Un rollout che procede, ma con qualche frenata strategica
Secondo la ricostruzione che ha scatenato la discussione online, l’azienda avrebbe fermato momentaneamente il rilascio per intervenire su una serie di ottimizzazioni interne. Chi aveva già installato Nothing OS 4 avrebbe ricevuto una patch correttiva, mentre tutti gli altri sarebbero stati messi in attesa di una build aggiornata e più stabile. Lo scenario sembrava credibile, considerato che gli aggiornamenti major tendono spesso a evidenziare criticità solo dopo i primi rilasci reali su larga scala. Ma la storia non è finita qui. La posizione ufficiale di Nothing: nessuna sospensione, solo rollout controllato
Per chiarire definitivamente la situazione, l’azienda guidata da Carl Pei ha fornito una dichiarazione ufficiale ai colleghi di Android Authority, spiegando nel dettaglio cosa stia realmente succedendo.

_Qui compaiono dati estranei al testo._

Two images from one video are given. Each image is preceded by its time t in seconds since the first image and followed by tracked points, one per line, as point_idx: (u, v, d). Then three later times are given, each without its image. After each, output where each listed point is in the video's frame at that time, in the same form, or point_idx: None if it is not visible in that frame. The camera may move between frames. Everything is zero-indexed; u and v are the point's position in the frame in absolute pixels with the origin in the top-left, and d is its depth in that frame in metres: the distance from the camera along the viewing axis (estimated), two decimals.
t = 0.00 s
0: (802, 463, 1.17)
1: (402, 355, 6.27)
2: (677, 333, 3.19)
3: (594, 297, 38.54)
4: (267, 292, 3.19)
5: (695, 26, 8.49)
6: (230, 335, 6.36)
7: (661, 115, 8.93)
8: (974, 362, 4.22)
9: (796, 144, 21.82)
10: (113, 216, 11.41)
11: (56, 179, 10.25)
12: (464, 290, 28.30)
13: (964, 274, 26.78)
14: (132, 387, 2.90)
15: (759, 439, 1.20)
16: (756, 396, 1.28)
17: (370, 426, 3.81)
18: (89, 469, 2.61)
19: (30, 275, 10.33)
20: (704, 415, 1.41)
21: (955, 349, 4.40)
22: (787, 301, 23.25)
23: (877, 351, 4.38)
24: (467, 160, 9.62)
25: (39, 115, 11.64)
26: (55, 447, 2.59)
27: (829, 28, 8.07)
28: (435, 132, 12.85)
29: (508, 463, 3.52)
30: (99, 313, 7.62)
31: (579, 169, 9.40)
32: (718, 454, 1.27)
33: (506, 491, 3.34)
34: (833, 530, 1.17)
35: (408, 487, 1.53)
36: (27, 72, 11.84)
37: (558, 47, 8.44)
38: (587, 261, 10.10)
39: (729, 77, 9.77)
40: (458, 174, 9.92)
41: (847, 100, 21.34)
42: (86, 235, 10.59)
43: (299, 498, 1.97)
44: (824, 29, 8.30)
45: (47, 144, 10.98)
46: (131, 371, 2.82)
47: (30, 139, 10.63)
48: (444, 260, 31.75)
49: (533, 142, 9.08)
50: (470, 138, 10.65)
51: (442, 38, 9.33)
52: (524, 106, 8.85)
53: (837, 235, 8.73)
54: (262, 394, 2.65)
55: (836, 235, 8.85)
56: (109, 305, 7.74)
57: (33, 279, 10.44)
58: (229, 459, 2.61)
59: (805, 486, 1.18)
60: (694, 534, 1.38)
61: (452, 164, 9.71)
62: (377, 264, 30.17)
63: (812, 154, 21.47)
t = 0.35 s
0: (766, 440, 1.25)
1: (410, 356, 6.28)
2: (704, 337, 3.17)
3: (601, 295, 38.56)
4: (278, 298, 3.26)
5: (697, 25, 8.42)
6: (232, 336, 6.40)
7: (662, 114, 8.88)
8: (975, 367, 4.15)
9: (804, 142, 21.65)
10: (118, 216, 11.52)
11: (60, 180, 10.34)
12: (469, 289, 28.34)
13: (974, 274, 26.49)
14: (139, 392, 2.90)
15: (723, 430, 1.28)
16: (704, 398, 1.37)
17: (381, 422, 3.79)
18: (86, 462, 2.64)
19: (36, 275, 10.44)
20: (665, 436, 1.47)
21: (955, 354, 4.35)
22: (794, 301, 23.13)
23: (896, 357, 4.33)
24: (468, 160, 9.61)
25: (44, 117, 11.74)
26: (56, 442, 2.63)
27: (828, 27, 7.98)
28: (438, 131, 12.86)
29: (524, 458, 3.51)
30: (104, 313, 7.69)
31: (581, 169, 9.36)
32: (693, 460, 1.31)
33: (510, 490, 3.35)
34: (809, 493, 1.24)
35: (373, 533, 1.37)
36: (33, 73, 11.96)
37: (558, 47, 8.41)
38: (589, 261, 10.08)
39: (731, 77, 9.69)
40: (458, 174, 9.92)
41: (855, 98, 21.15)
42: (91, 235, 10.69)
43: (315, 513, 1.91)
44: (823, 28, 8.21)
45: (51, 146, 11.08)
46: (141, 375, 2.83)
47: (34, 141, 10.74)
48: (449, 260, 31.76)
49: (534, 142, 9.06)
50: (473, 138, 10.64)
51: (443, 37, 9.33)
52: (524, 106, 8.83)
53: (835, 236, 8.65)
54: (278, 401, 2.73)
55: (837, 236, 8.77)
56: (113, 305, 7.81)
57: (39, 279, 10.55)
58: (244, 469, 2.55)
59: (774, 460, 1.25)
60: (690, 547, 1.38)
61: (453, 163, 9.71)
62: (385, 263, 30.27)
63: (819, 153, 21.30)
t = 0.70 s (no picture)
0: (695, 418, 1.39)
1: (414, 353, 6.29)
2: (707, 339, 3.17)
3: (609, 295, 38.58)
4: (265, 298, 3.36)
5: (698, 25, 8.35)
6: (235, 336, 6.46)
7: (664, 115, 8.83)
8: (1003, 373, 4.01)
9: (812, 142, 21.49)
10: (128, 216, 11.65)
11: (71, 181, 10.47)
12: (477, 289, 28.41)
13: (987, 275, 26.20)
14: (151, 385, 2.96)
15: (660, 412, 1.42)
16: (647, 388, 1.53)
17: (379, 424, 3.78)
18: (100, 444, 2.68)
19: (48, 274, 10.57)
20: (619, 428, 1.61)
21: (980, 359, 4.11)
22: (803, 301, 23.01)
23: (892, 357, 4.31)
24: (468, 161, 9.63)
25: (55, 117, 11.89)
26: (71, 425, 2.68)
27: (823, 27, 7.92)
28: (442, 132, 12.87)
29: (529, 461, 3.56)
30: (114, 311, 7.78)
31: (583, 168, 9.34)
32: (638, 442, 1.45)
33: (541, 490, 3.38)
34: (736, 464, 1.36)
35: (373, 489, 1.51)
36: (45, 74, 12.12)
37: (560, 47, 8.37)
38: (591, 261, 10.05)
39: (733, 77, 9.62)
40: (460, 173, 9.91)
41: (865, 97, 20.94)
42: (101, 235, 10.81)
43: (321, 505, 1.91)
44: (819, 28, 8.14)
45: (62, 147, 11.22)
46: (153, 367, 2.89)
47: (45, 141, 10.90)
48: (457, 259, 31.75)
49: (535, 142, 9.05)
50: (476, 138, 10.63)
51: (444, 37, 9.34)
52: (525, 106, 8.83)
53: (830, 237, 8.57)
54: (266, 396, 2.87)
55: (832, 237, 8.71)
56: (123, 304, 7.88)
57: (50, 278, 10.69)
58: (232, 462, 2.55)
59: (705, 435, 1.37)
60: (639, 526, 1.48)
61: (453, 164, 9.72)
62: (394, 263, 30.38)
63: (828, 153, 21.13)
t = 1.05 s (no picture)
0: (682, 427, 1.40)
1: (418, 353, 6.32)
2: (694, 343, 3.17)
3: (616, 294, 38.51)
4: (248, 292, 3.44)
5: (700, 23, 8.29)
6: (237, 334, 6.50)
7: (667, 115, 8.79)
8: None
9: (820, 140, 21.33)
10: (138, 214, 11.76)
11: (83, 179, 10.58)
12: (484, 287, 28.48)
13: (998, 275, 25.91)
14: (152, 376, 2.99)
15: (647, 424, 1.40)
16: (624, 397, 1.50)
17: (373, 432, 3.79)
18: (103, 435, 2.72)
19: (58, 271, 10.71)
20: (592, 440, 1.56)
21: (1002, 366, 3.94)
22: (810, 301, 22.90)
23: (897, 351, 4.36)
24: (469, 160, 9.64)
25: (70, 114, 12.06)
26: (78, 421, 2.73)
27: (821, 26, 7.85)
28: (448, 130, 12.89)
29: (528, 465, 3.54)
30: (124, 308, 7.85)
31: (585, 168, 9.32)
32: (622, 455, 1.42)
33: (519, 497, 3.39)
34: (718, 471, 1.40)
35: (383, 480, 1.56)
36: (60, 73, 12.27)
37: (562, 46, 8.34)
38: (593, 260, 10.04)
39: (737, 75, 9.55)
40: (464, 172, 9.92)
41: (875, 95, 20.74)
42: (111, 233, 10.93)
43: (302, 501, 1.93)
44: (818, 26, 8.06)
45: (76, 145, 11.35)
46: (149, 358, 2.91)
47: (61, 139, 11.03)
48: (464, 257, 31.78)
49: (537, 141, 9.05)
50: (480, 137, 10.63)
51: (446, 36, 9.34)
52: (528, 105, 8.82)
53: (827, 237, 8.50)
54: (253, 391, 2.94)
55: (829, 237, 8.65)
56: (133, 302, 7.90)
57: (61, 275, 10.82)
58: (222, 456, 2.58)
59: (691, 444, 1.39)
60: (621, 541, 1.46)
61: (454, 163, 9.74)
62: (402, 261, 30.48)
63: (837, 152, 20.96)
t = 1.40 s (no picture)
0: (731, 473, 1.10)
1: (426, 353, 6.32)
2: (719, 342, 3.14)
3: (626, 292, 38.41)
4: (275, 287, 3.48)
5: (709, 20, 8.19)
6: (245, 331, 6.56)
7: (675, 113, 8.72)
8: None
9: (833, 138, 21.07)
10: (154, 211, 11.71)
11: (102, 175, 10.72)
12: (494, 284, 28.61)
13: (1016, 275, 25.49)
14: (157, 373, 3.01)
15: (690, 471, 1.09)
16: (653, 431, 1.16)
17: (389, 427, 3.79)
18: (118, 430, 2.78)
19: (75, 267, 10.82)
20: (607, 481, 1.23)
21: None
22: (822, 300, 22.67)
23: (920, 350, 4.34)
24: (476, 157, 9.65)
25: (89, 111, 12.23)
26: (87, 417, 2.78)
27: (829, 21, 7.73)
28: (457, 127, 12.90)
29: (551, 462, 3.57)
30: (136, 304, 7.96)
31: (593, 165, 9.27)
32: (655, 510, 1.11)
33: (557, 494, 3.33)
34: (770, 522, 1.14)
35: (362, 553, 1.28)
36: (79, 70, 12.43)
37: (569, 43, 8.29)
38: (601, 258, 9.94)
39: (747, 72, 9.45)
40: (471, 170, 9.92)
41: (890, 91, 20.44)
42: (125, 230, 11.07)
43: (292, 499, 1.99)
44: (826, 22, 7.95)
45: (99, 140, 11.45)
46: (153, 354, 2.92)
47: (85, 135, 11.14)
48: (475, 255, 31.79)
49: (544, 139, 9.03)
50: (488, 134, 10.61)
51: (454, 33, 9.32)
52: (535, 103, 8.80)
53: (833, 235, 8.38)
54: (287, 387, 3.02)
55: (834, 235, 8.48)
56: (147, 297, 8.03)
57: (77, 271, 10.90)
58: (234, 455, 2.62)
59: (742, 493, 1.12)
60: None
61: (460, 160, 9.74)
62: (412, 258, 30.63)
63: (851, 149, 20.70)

La nota ribadisce che non c’è stata alcuna sospensione del rollout, ma semplicemente la normale gestione di una distribuzione graduale, necessaria per identificare eventuali incompatibilità legate soprattutto alle app di terze parti. Nello specifico, Nothing conferma di aver individuato e applicato alcune ottimizzazioni per la serie Nothing Phone (2a) l’1 dicembre. L’aggiornamento, assicurano, prosegue come programmato e si espanderà progressivamente verso tutti gli utenti nei tempi previsti.
La comunicazione non smentisce del tutto lo scenario del “correttivo urgente”, ma lo incornicia come parte naturale di un rollout in più fasi. La priorità, sottolineano, è garantire la migliore esperienza possibile prima di ampliare l’aggiornamento all’intera platea.
Una scelta conservativa che mira alla stabilità
Il messaggio implicito è chiaro: meglio aspettare qualche giorno in più che distribuire una versione non realmente pronta. Una strategia prudente, soprattutto per un aggiornamento importante come Nothing OS 4, che introduce novità significative lato interfaccia, gestione delle risorse e integrazione dell’intelligenza artificiale.
Il tono della dichiarazione invita alla calma e alla pazienza. L’azienda incoraggia gli utenti che dovessero riscontrare problemi o desiderassero informazioni aggiuntive a contattare direttamente il servizio clienti, segno che la fase di messa a punto è ancora attiva.